Please enjoy this excerpt from one of the latest Blossie@work book:
Blue Skies Ahead!
Positive expectation is an empowering habit more likely to help us create career or business breakthroughs for ourselves than any education or experience. It’s a way of working built on the determination to create a job we love or a business of our own, rather than have one dropped on us and shaped by circumstances.
Beautiful someone, when we work with a sense of positive expectation — the belief that not only is a positive outcome possible, it’s just a matter of time before we create it — we grow into a special kind of invincible, impossible to knock off course…
- Disappointments start to look more like second chances (“I can learn something worthwhile from this”), and the glass looks half full (“I didn’t get the project, but I wrote a great proposal I can use with the next prospect”).
- We take a pass at being insulted and instead actually strengthen a relationship by giving someone the benefit of the doubt (“Kai’s usually so level-headed. This is really unusual for him”).
- We start expecting — and getting — the best from people (“Ben’s team will definitely make this work,” “I have total faith in Dana’s project management skills”) and overlooking mistakes to focus on someone’s strengths (“We didn’t make the deadline because of the error, but Cierra’s got an incredible eye for detail. It’s so great she found the mistake”).
Optimism at its best
And we won’t even need a calamity to put positive expectation to work. Actually, optimism is at its most powerful as a proactive strategy we use every day, when our overall outlook is hopeful in genuine anticipation of good things to come, and our self-talk deliberately amps up the opportunities and shushes obstacles…and I do mean shushes. When the temptation to give in to “I can’t/don’t/wouldn’t/shouldn’t…” arises, we say — out loud if we have to — “Shhh!…
…I am not going there.”
…I’ve already decided [fill in the blank]. I don’t need to rethink it, and I’m not going to give up.”
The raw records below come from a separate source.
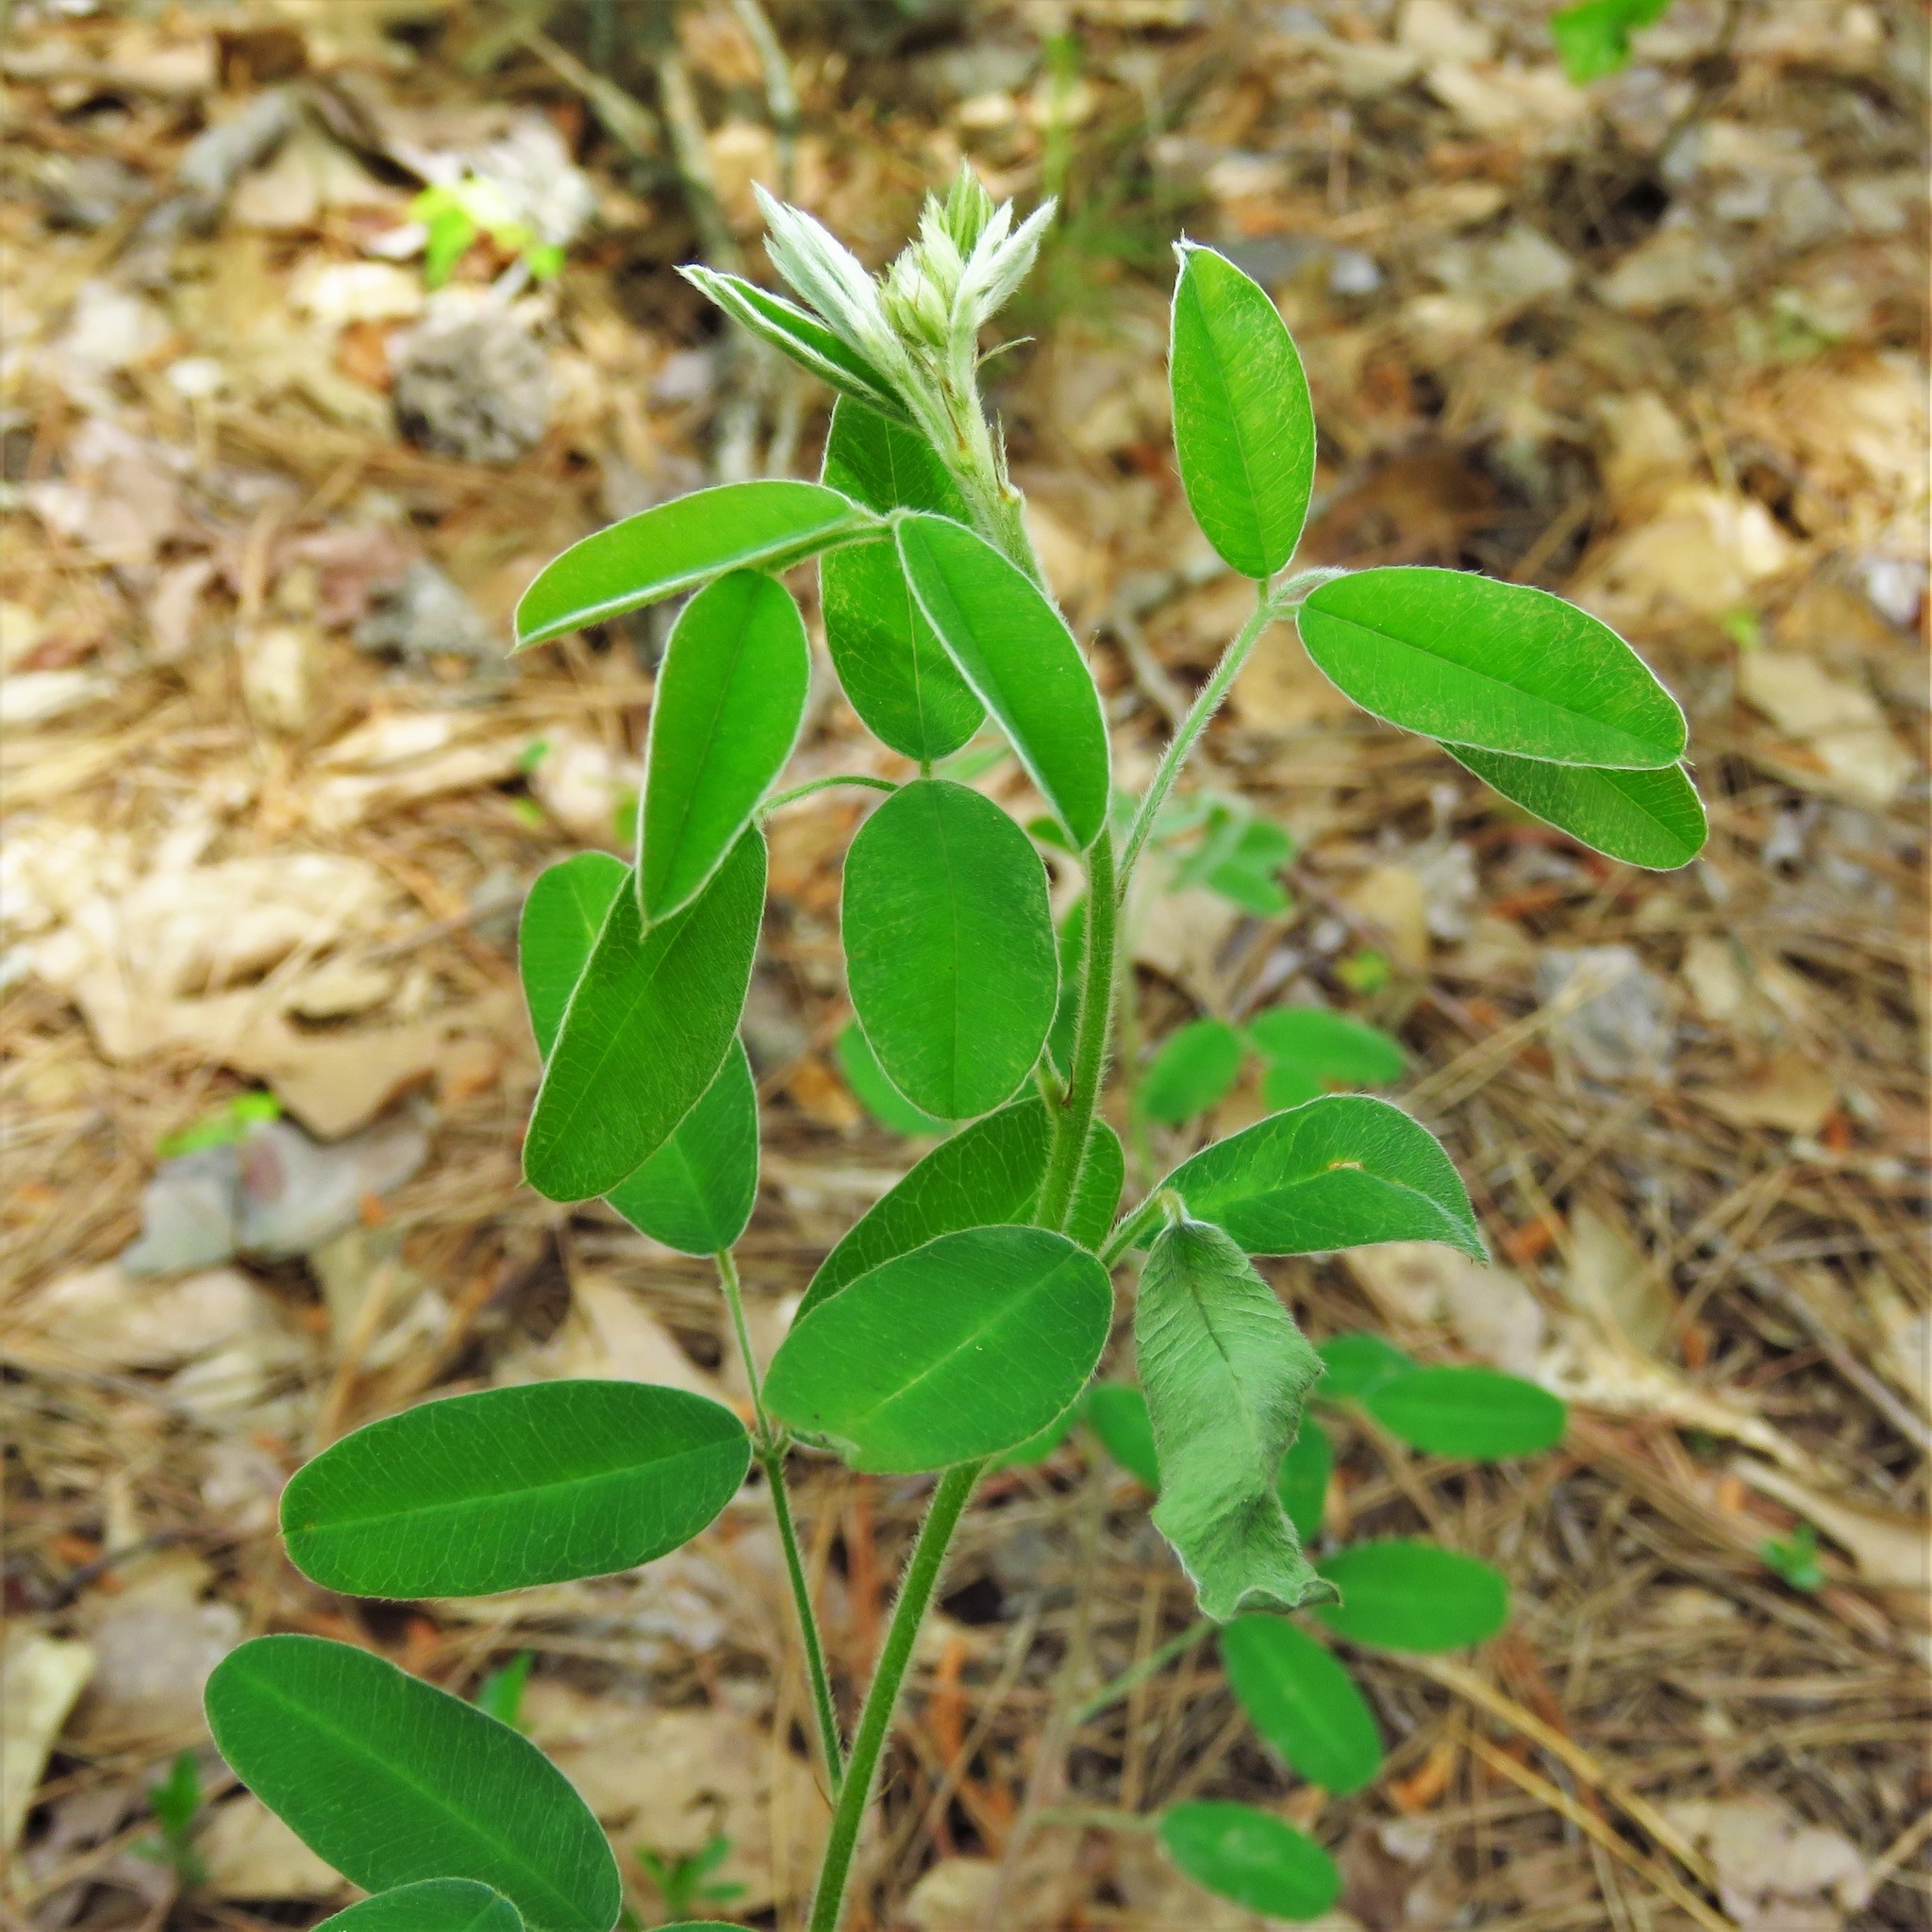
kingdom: Plantae
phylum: Tracheophyta
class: Magnoliopsida
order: Fabales
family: Fabaceae
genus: Lespedeza
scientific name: Lespedeza hirta
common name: Hairy lespedeza
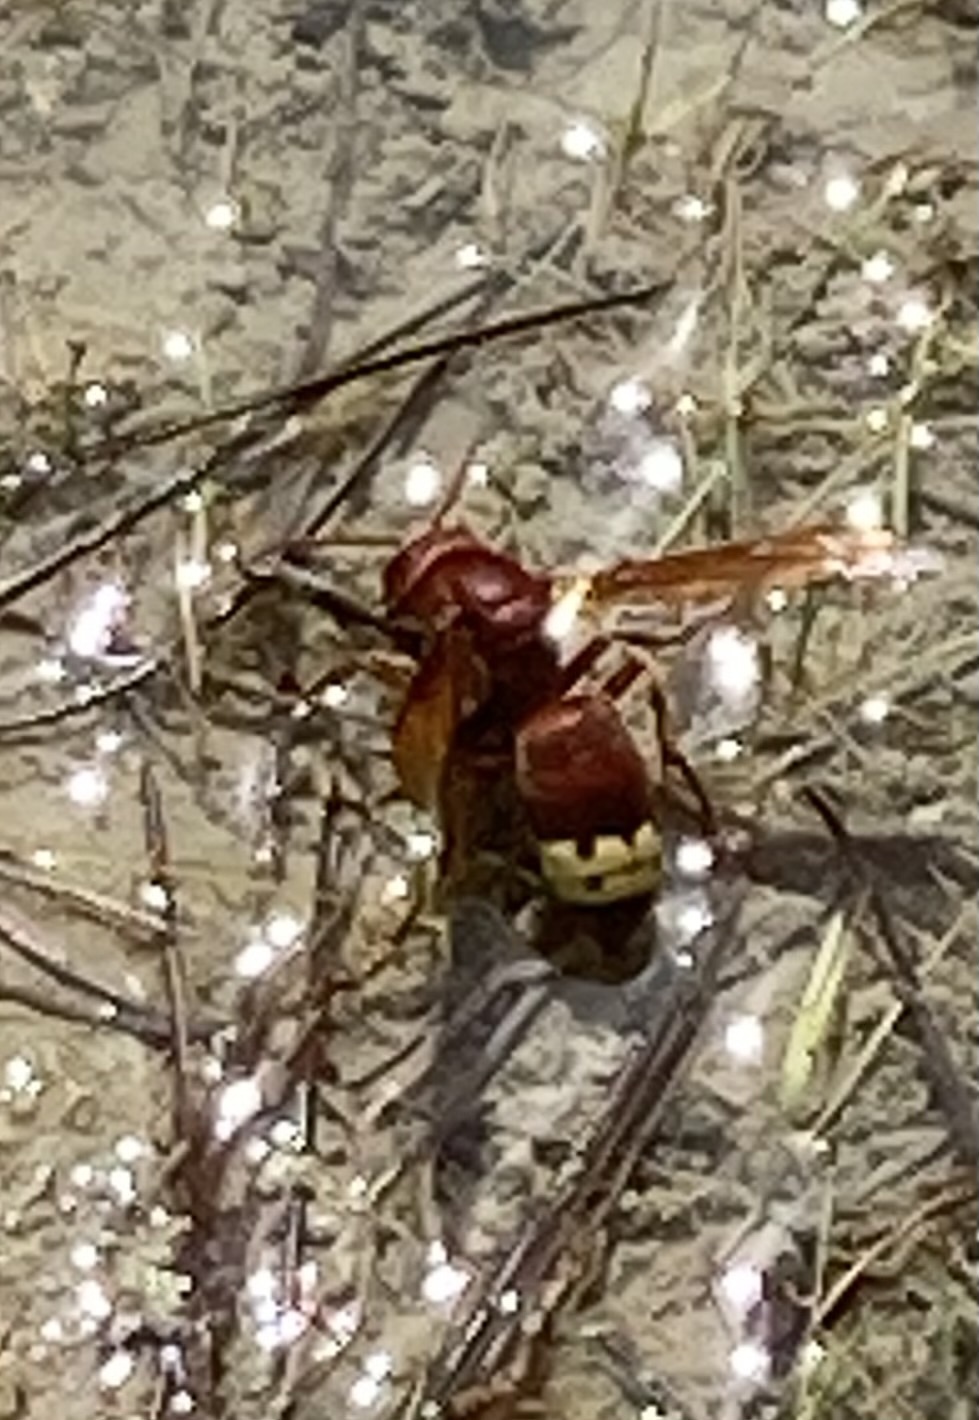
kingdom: Animalia
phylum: Arthropoda
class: Insecta
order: Hymenoptera
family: Vespidae
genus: Vespa
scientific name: Vespa orientalis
…that’s just a bunch of negative junk. I know things will work out if I stay focused.”
…I’m working on that. It won’t change overnight, but I’ll get there.”
Freedom!
The late Beverly Sills, one of the best-known opera singers of the 1960s and 70s, earned the nickname “Bubbles” because of her effervescent personality and positive outlook. In spite of a lot of personal pain in her life, she radiated an authentic cheerfulness that told you she wasn’t successful in spite of her difficulties, or even because of them. She was successful because she refused to let them control and define her life.
“A primary function of art and thought,” she once said, “is to liberate the individual from the tyranny of culture…and permit him to stand beyond it in an autonomy of perception and judgment.” An autonomy of perception and judgment. What a freeing thought! My brain, my rules. I decide what I expect, plan, say…and ultimately what I achieve.
We all know a Beverly Sills…
…someone whose natural positivity defies their personal circumstances. These are amazing people. Let’s follow their example because, when it comes to real-life heroes of positive expectation, it just doesn’t get much better.
Positive expectation is a timeless secret for mental, emotional, and even physical stamina. Think about the Apollo 13 ground crew for whom failure was “not an option.”
Or Thomas Edison, the man who literally enlightened the world saying of his many failed attempts to invent the lightbulb, “I haven’t failed. I’ve just found 1,000 ways that don’t work.”
Around the corner
Beautiful someone, in these and countless other stories, optimism — not just the belief that a positive outcome was possible, but the expectation that one was just around the corner — gave them mental, emotional, and even physical strength to stay on course until their goals and dreams became reality.